▶ Work to complete
Copy the notebook excerpt, starting with "0 ./datasets/kb.json" and going on through "data = json.load(f)", and substitute "dev.json" for each "val.json".

▶ Text segment
====================

Currently, all data are stored in **a single line** in each file, which is not human-readable. We will reformat the data to make it more readable.

In [9]:
!wc -l ./datasets/*.json  # calculate the number of lines in each file

        0 ./datasets/kb.json
        0 ./datasets/train.json
        0 ./datasets/val.json
        0 total


In [10]:
import json


with open('./datasets/val.json', 'r', encoding='utf-8') as f:
    data = json.load(f)

# fetch the last 5000 samples as test data
test_data = data[-5000:]
remaining_data = data[:-5000]

with open('./datasets/test.json', 'w', encoding='utf-8') as f:
    json.dump(test_data, f, ensure_ascii=False, indent=4)

====================

▶ Information provided

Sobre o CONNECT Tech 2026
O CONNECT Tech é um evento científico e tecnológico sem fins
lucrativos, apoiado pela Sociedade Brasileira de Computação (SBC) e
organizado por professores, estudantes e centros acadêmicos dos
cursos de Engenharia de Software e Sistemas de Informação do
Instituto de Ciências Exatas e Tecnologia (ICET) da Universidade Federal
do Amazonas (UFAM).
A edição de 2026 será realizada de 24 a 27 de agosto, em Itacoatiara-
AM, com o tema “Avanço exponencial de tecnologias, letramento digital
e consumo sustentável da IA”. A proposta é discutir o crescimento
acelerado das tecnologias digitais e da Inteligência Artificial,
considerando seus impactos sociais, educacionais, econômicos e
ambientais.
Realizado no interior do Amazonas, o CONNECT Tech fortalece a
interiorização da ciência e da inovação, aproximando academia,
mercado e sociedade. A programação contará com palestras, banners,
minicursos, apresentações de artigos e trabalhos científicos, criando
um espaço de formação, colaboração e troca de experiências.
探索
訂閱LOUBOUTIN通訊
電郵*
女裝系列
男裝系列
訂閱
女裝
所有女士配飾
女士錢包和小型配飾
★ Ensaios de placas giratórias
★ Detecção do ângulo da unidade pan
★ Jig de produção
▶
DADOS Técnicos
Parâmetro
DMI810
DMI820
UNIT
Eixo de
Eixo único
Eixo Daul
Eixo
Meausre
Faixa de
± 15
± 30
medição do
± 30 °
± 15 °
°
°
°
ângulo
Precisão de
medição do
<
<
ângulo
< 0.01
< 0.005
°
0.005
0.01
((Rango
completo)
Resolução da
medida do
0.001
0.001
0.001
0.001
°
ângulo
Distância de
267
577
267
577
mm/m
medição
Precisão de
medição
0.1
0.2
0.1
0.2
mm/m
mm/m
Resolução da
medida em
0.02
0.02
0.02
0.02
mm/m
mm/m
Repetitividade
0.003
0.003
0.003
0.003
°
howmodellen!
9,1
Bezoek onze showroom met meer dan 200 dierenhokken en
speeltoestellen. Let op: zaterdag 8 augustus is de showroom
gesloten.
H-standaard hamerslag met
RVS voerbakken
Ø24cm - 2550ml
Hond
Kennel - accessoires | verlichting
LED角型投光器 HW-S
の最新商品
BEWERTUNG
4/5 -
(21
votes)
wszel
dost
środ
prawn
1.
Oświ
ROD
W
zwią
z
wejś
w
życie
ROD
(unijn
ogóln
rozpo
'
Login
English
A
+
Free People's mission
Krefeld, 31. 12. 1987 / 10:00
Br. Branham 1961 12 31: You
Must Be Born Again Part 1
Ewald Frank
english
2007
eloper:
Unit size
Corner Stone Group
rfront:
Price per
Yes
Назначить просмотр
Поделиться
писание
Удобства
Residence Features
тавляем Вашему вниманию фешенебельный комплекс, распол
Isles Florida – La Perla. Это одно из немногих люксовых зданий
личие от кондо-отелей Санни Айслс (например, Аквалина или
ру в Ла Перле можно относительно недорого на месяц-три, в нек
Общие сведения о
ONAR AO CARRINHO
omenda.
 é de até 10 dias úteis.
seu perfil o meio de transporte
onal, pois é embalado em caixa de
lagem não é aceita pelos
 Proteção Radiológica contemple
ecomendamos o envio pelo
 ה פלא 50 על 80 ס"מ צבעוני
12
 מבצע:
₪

====================

▶ Finished task
0 ./datasets/kb.json
        0 ./datasets/train.json
        0 ./datasets/dev.json
        0 total


In [10]:
import json


with open('./datasets/dev.json', 'r', encoding='utf-8') as f:
    data = json.load(f)